INFORMATION GIVEN below:
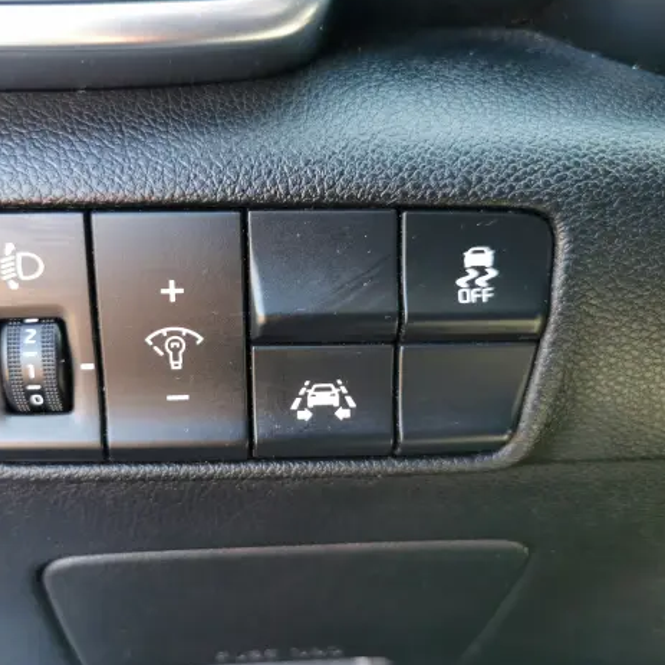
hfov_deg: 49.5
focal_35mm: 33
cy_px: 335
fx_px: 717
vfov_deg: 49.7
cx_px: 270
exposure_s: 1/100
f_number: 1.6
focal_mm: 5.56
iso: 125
End of INFORMATION GIVEN.
INFORMATION GIVEN below:
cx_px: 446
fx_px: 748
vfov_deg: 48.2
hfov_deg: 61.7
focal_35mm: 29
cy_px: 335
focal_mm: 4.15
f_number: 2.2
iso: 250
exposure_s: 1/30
End of INFORMATION GIVEN.
▶ [PROBLEM DESCRIPTION] The response should hold exactly the lines starting at the line with "hfov_deg: 61.7" and ending at the line with "exposure_s: 1/30", and no other line of the material above.

▶ [WRITTEN ANSWER]
hfov_deg: 61.7
focal_35mm: 29
cy_px: 335
focal_mm: 4.15
f_number: 2.2
iso: 250
exposure_s: 1/30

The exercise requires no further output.